Polyamory doesn't liberate; monogamy doesn't protect

Scope of “Non‑Monogamy” and Statistics

  • Major debate over the cited claim that ~21% have tried “consensual non‑monogamy.”
  • Skeptics question sample (single adults vs all adults), broken citations, and plausibility (e.g., “18% of men had a threesome”).
  • Others argue the number is believable if it includes: one‑off threesomes, non‑exclusive parallel dating, “door ajar” arrangements, and one‑time agreed outside encounters.
  • Strong push to distinguish:
    • Polyamory (multiple ongoing emotional relationships)
    • Open relationships / “monogamish” / swinging (primarily sexual openness)
    • ENM/CNM (broad ethical non‑monogamy umbrella)
  • Some find media and the article muddy these distinctions, making conversation harder.

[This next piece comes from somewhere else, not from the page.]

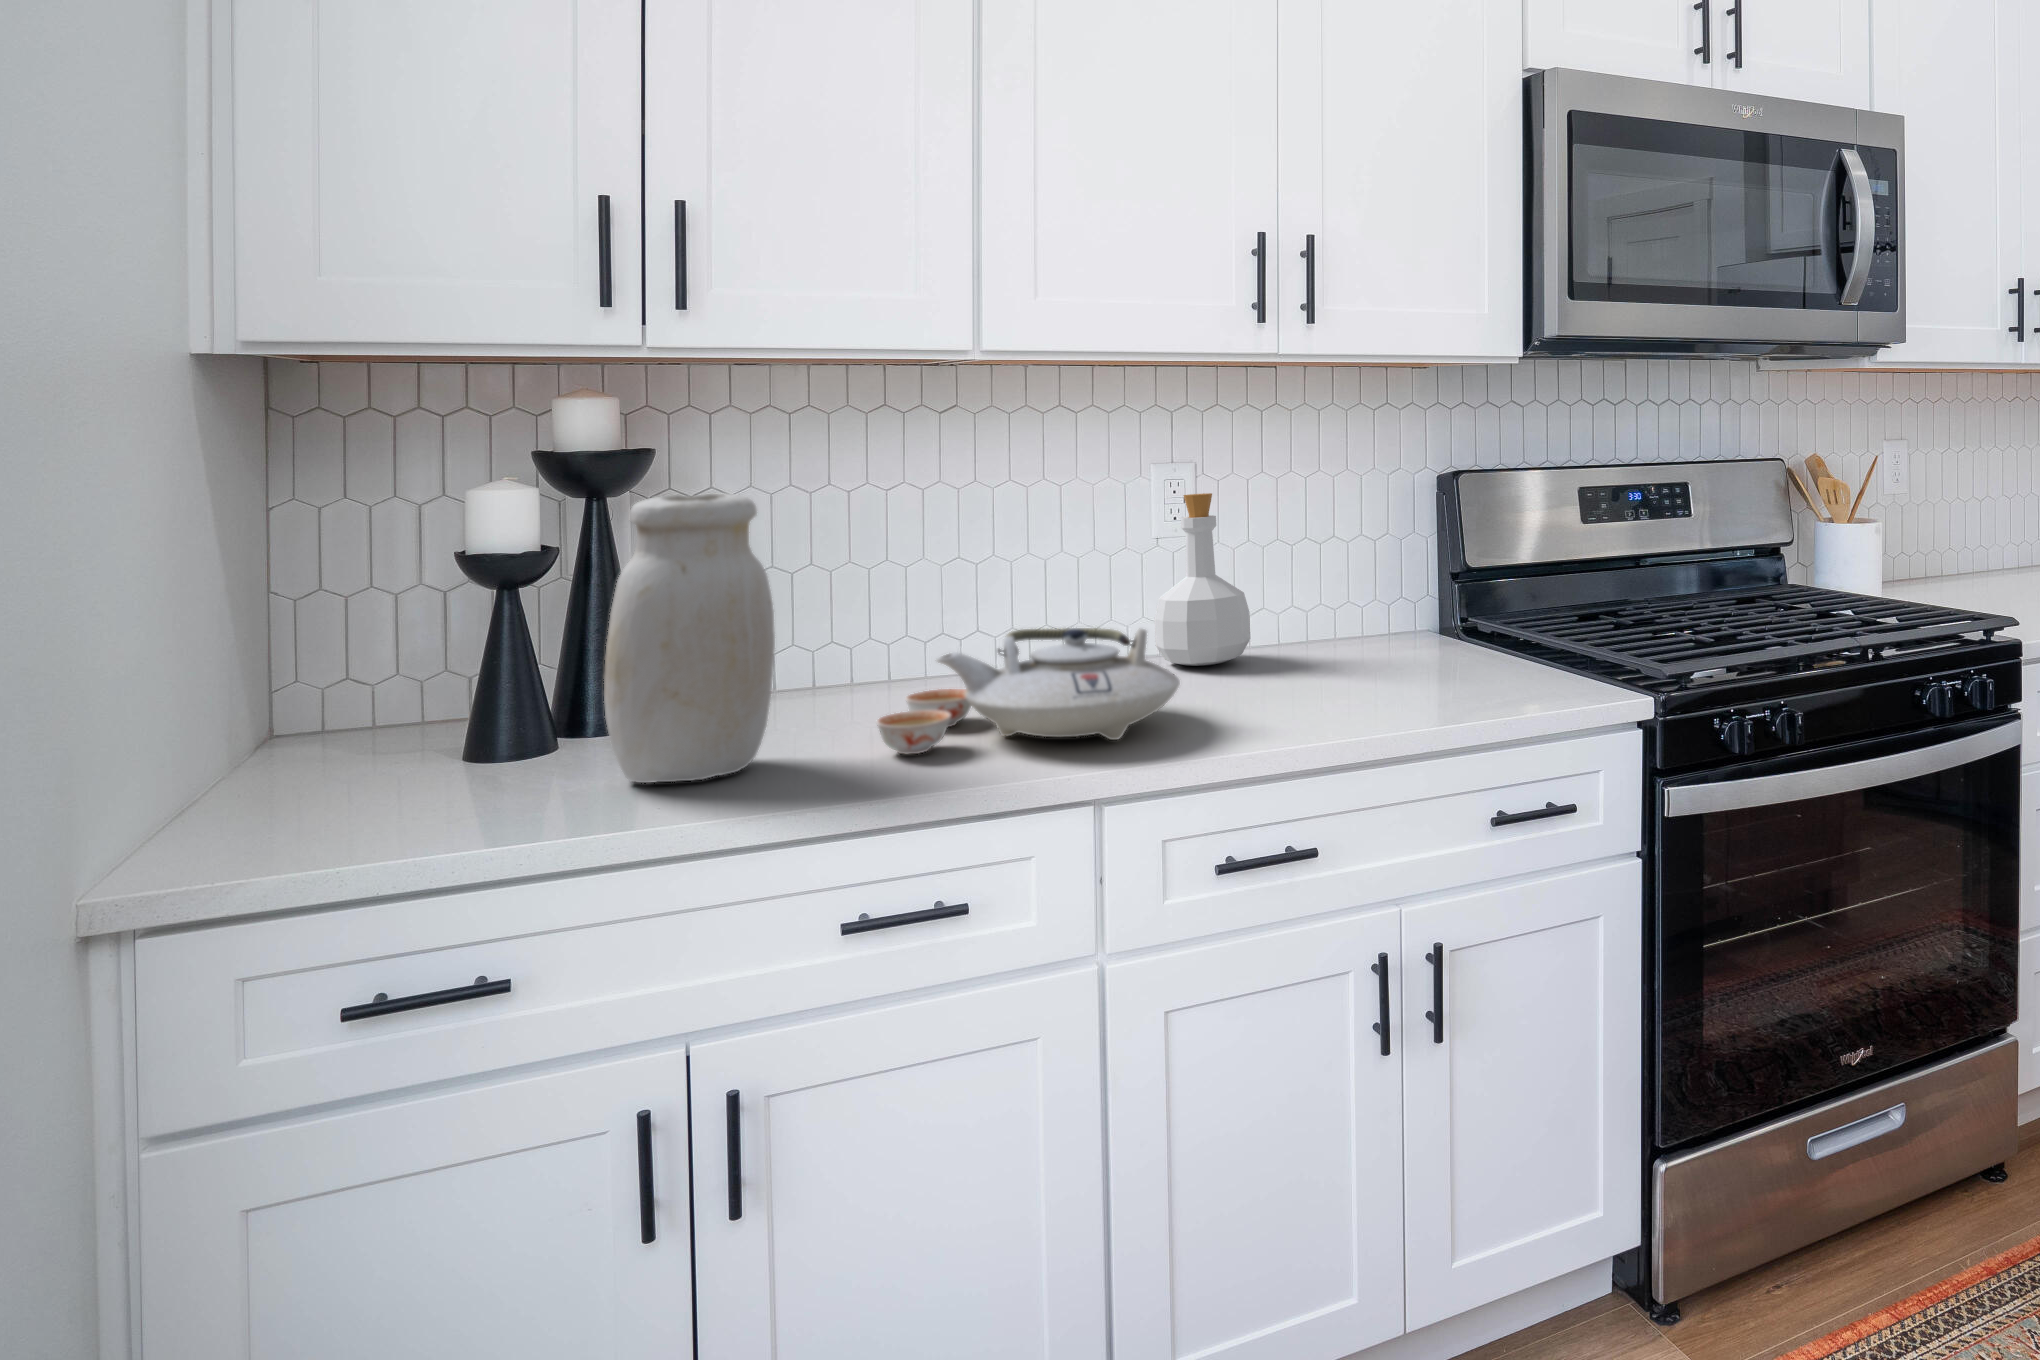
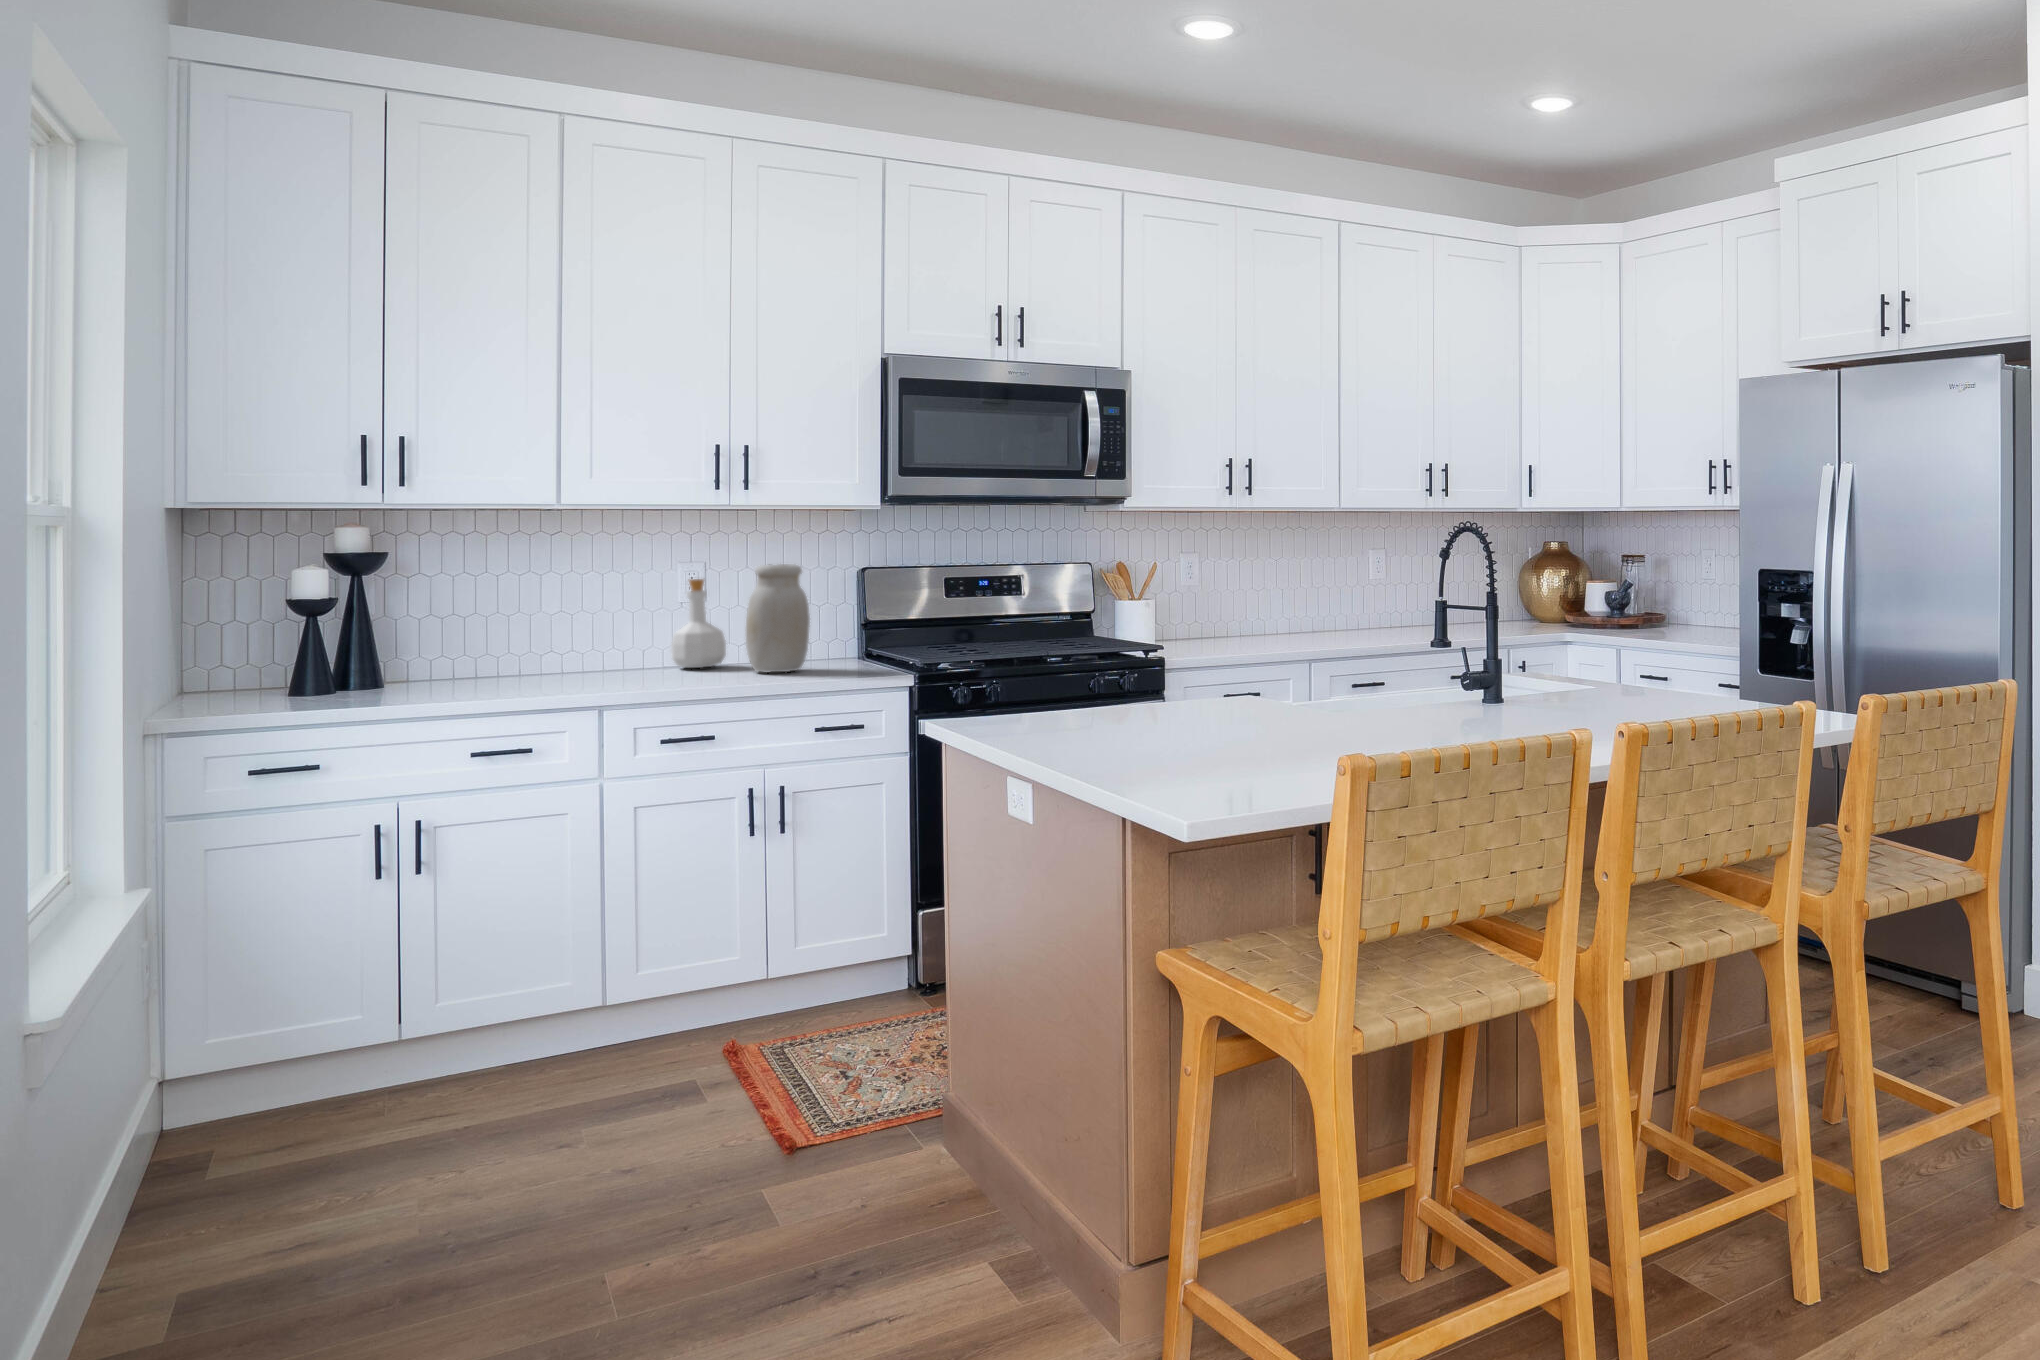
jar: present [604,494,775,783] -> present [746,564,810,672]
teapot: present [877,628,1180,754] -> none [495,639,657,692]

Practicality, Time, and Stability

  • Critics argue there isn’t enough time/energy for multiple serious partners, especially with full‑time work and kids; report never seeing long‑lived poly relationships without serious issues.
  • Supporters counter: not everyone works full‑time; partners can spend time together in groups; “comet” partners and throuple structures can ease logistics.
  • Many agree that converting an existing monogamous couple to poly is particularly fragile and often ends the original relationship.

Ethics, Coercion, and Social Norms

  • Debate around the idea that “monogamy is coercive”:
    • One side ties coercion to institutions (religion, law, social scripts) that assume or pressure monogamy.
    • Others stress the distinction between coercive institutions and freely chosen monogamous couples.
    • Some note any system (including poly) would become coercive if state‑enforced.

Children, Reproduction, and Evolution

  • Several commenters claim the “point” of relationships is reproduction and argue monogamy (or stable two‑parent units) best supports children.
  • Others push back: personal life goals aren’t limited to reproduction; communal or multi‑parent households can be stable; bad monogamous marriages can be worse for kids than separation.

Personal Experiences and Judgments

  • Thread contains both positive reports (long‑running open/poly arrangements, especially in LGBT circles) and highly negative stories (feeling pressured into poly, emotional abuse, shallow or transactional dynamics).
  • Some generalize that many poly participants are selfish, avoid commitment, or seek attention; others reject this as selection bias or n=1–2 anecdotes.
  • Health and risk: one side emphasizes higher STD and emotional risk; the other notes strong safer‑sex norms in ENM communities and risks from cheating in nominally monogamous relationships.

Meta and Cultural Framing

  • Some see polyamory as a fad, a product of academic/identity discourse, neurodivergent subcultures, or sexual inequality/hypergamy; others see it as a long‑standing but newly visible niche.
  • A minority object to such social topics appearing on a tech forum; others defend broad, thoughtful discussion of human behavior.